The two titles get used interchangeably in job postings, which confuses candidates and costs practices money in both directions — overpaying for assistant-level needs, or under-hiring for technician-level work and discovering it mid-clinic. The roles sit on the same ladder, but the rungs are real. Here's the clean comparison.
The short version
The ophthalmic assistant is the entry rung: patient histories, visual acuities, IOP checks, drops, basic testing, room turnover — the workup's foundation, performed under close supervision. The ophthalmic technician is the experienced rung: everything the assistant does, plus advanced diagnostics (visual fields, OCT, topography, biometry), more independent workups, contact lens duties in some settings, and often informal supervision of assistants. In JCAHPO's certification ladder, these map to COA (assistant) and COT (technician), with COMT — medical technologist — above both.
Scope, side by side
- History and intake: both; the technician's histories run deeper on medical visits.
- Acuities, IOP, drops: both, from day one.
- Visual fields, OCT, imaging: technician territory — assistants may capture basic images in some practices, but reliable, repeatable advanced testing is the technician's defining skill.

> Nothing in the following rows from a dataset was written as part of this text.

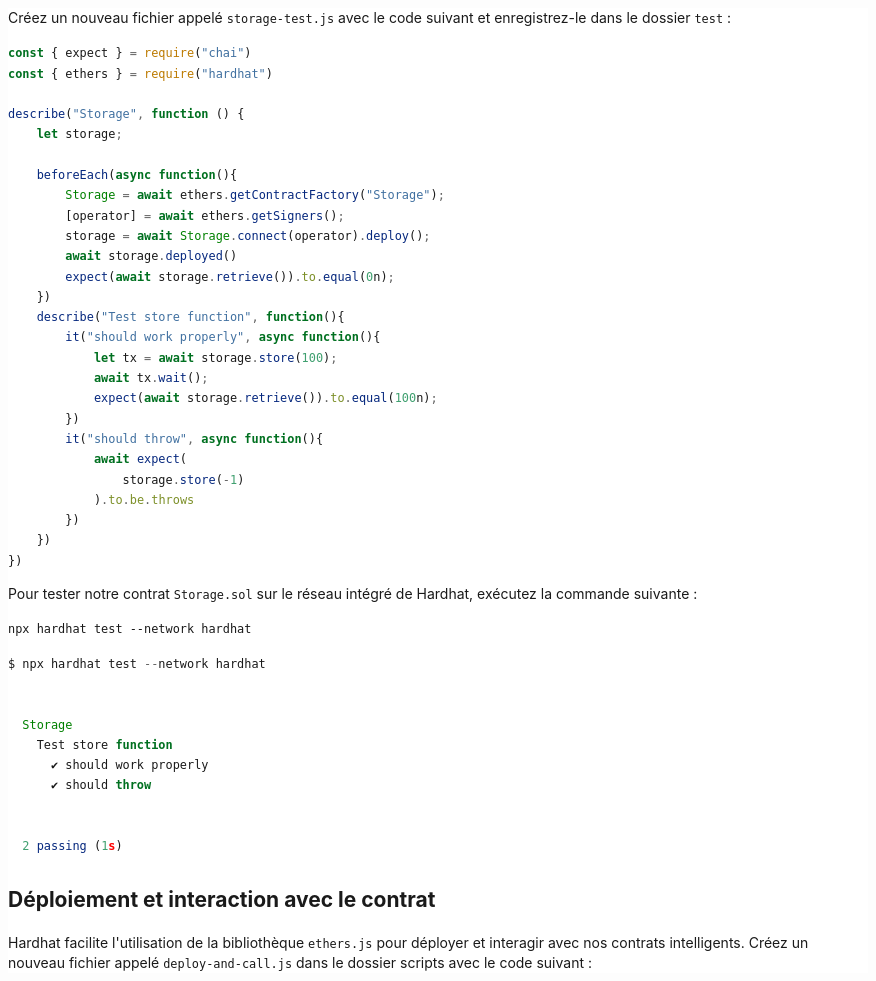 Créez un nouveau fichier appelé `storage-test.js` avec le code suivant et enregistrez-le dans le dossier `test` :

```javascript
const { expect } = require("chai")
const { ethers } = require("hardhat")

describe("Storage", function () {
    let storage;

    beforeEach(async function(){
        Storage = await ethers.getContractFactory("Storage");
        [operator] = await ethers.getSigners();
        storage = await Storage.connect(operator).deploy();
        await storage.deployed()
        expect(await storage.retrieve()).to.equal(0n);
    })
    describe("Test store function", function(){
        it("should work properly", async function(){
            let tx = await storage.store(100);
            await tx.wait();
            expect(await storage.retrieve()).to.equal(100n);
        })
        it("should throw", async function(){
            await expect(
                storage.store(-1)
            ).to.be.throws
        })
    })
})
```

Pour tester notre contrat `Storage.sol` sur le réseau intégré de Hardhat, exécutez la commande suivante :

`npx hardhat test --network hardhat`

```javascript
$ npx hardhat test --network hardhat


  Storage
    Test store function
      ✔ should work properly
      ✔ should throw


  2 passing (1s)
```

## Déploiement et interaction avec le contrat

Hardhat facilite l'utilisation de la bibliothèque `ethers.js` pour déployer et interagir avec nos contrats intelligents. Créez un nouveau fichier appelé `deploy-and-call.js` dans le dossier scripts avec le code suivant :
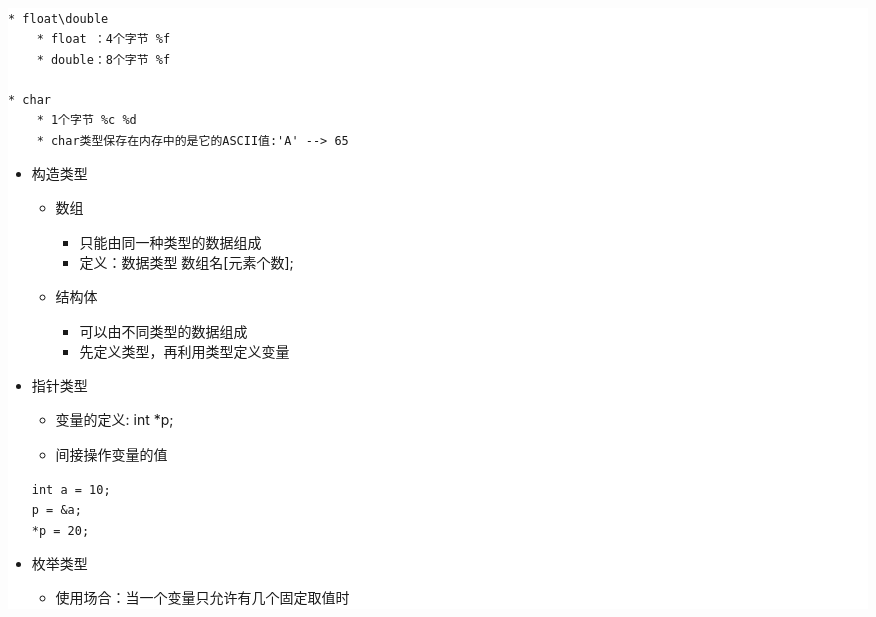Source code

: 	* float\double
		* float ：4个字节 %f
		* double：8个字节 %f

	* char
		* 1个字节 %c %d
		* char类型保存在内存中的是它的ASCII值:'A' --> 65

* 构造类型
	* 数组
		* 只能由同一种类型的数据组成
		* 定义：数据类型 数组名[元素个数];

	* 结构体
		* 可以由不同类型的数据组成
		* 先定义类型，再利用类型定义变量

* 指针类型
	* 变量的定义: int *p;

	* 间接操作变量的值
	
	```
	int a = 10;
	p = &a;
	*p = 20;
	```

* 枚举类型
	* 使用场合：当一个变量只允许有几个固定取值时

- Biometry and IOL calculations: technician (often senior technician) — among the highest-value skills in a surgical practice.

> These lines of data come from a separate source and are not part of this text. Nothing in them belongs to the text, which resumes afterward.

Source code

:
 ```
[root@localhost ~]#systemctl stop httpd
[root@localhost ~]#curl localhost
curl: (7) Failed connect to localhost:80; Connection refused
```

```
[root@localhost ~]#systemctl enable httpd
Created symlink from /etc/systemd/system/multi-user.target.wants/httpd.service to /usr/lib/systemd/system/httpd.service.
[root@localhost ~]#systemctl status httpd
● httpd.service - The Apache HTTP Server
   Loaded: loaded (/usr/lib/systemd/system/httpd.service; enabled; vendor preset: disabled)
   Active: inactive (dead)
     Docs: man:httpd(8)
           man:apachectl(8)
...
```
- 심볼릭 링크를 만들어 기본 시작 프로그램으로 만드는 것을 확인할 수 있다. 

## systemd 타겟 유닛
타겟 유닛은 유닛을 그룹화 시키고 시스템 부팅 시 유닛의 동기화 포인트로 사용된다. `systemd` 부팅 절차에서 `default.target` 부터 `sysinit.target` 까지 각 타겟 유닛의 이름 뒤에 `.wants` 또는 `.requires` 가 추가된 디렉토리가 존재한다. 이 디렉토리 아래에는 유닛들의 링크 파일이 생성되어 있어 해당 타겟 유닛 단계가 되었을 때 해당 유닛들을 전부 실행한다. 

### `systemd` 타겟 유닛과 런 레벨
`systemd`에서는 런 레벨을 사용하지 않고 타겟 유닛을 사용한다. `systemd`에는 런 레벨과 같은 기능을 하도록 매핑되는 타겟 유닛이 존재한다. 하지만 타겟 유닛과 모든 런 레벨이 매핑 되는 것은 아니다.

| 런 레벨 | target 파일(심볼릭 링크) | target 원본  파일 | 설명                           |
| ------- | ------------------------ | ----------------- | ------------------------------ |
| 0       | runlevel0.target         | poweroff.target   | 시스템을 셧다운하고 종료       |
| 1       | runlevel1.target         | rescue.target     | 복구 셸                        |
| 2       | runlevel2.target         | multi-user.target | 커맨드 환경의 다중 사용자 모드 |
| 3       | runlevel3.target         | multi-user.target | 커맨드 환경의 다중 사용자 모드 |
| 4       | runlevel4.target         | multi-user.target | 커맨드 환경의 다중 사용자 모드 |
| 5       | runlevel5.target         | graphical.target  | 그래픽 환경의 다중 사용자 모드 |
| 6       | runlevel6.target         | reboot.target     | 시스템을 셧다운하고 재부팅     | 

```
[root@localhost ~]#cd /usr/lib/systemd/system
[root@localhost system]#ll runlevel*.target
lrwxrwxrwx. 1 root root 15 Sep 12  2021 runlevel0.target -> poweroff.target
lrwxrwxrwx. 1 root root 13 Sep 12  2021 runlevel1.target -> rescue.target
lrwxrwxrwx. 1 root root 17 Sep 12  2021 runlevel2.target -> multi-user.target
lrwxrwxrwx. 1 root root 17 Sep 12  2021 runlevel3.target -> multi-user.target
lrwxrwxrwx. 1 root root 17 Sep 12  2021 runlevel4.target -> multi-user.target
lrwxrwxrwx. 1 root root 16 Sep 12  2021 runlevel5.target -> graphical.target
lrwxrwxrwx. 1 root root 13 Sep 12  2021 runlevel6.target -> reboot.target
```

- Independent workups: the practical dividing line. A technician can take a medical patient from check-in to doctor-ready without supervision; an assistant works within a narrower, supervised lane.
- Scribing: either, with training — though it's a distinct skill covered in our scribe guides, not an automatic feature of either title.
Pay and market reality
The wage gap between the rungs is meaningful — assistants typically earn in the high-teens-to-low-twenties hourly band, technicians in the mid-twenties-to-thirties, with certification and subspecialty skills pushing the ceiling (both ranges are detailed in our respective salary guides). The market context matters more than the averages: both roles are scarce, but technicians are scarcer, and practices routinely wait months to fill COT-level seats. That scarcity should shape your hiring strategy more than the org chart does.
Which one your practice actually needs
The honest test: list the tasks the vacancy actually needs done, then check them against the scope list above. If the gap is intake, acuities, and room flow — hire (or train) at the assistant level and promote from within; sponsoring a promising assistant's COA is cheaper and stickier than bidding for scarce certified staff. If the gap is fields, OCT, biometry, or independent medical workups — you need a technician, and you should budget both the wage and the recruiting timeline accordingly. And before hiring either: audit how much of the vacant seat's former workload was actually administrative — phones, verification, recall, auth chasing. In many practices a third of a departed "technician's" day was desk work, which means the real replacement is a technician plus a much less expensive remote administrative assistant — or sometimes just the latter plus redistributed clinical hours. Our staffing guides walk that audit; it routinely changes what the job posting should say.
For the candidate choosing a rung
Start wherever the door opens — assistant roles hire on attitude and train on skills — then climb deliberately: COA as soon as eligible, technician scope as fast as the practice will teach it, COT when the experience hours accrue. The ladder is mapped, the rungs are priced, and the demand side of this market has been waiting for you for years.